(Passage given)
☆ ☆ ☆ ☆ ☆ ☆ ☆

If the qman driver (qman_ccsr) doesn't probe or fail to probe before
qman_portal, qm_ccsr_start will be either NULL or a stale pointer to an
unmapped page.
This leads to a crash when probing qman_portal as the init_pcfg function
calls qman_liodn_fixup that tries to read qman registers.
Assume that qman didn't probe when the pool mask is 0.
Signed-off-by: Alexandre Belloni <[email protected]>
---
drivers/soc/fsl/qbman/qman_portal.c | 2 ++
1 file changed, 2 insertions(+)
diff --git a/drivers/soc/fsl/qbman/qman_portal.c b/drivers/soc/fsl/qbman/qman_portal.c
index a120002b630e..4fc80d2c8feb 100644
--- a/drivers/soc/fsl/qbman/qman_portal.c
+++ b/drivers/soc/fsl/qbman/qman_portal.c
@@ -277,6 +277,8 @@ static int qman_portal_probe(struct platform_device *pdev)
}
pcfg->pools = qm_get_pools_sdqcr();
+ if (pcfg->pools == 0)

☆ ☆ ☆ ☆ ☆ ☆ ☆

(Data shown)
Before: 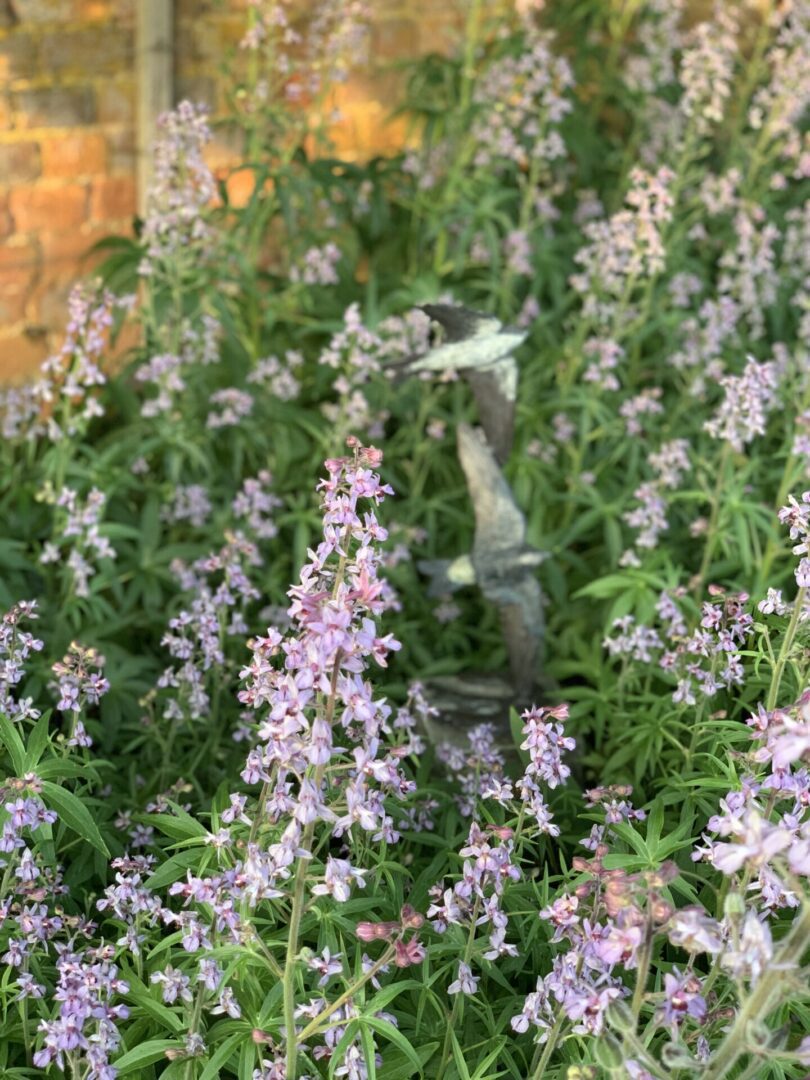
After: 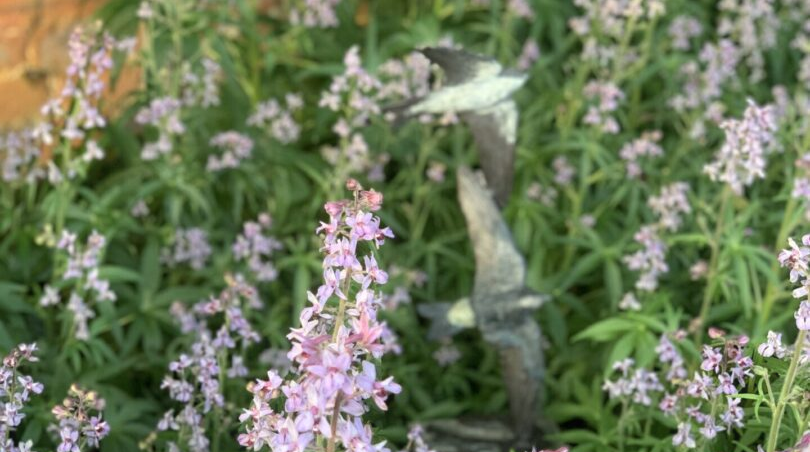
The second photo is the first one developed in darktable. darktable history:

☆ ☆ ☆ ☆ ☆ ☆ ☆

(Aim 1)
According to the qman portal patch, which function called by init_pcfg tries to read qman registers?
(Aim 2)
Update the stretch of the qman portal patch from "Assume that qman" through "(pcfg->pools == 0)", replacing "pool mask" with "pool bitmap".
The material was drawn from a separate source.

(Written answer 1)
qman_liodn_fixup

(Written answer 2)
Assume that qman didn't probe when the pool bitmap is 0.
Signed-off-by: Alexandre Belloni <[email protected]>
---
drivers/soc/fsl/qbman/qman_portal.c | 2 ++
1 file changed, 2 insertions(+)
diff --git a/drivers/soc/fsl/qbman/qman_portal.c b/drivers/soc/fsl/qbman/qman_portal.c
index a120002b630e..4fc80d2c8feb 100644
--- a/drivers/soc/fsl/qbman/qman_portal.c
+++ b/drivers/soc/fsl/qbman/qman_portal.c
@@ -277,6 +277,8 @@ static int qman_portal_probe(struct platform_device *pdev)
}
pcfg->pools = qm_get_pools_sdqcr();
+ if (pcfg->pools == 0)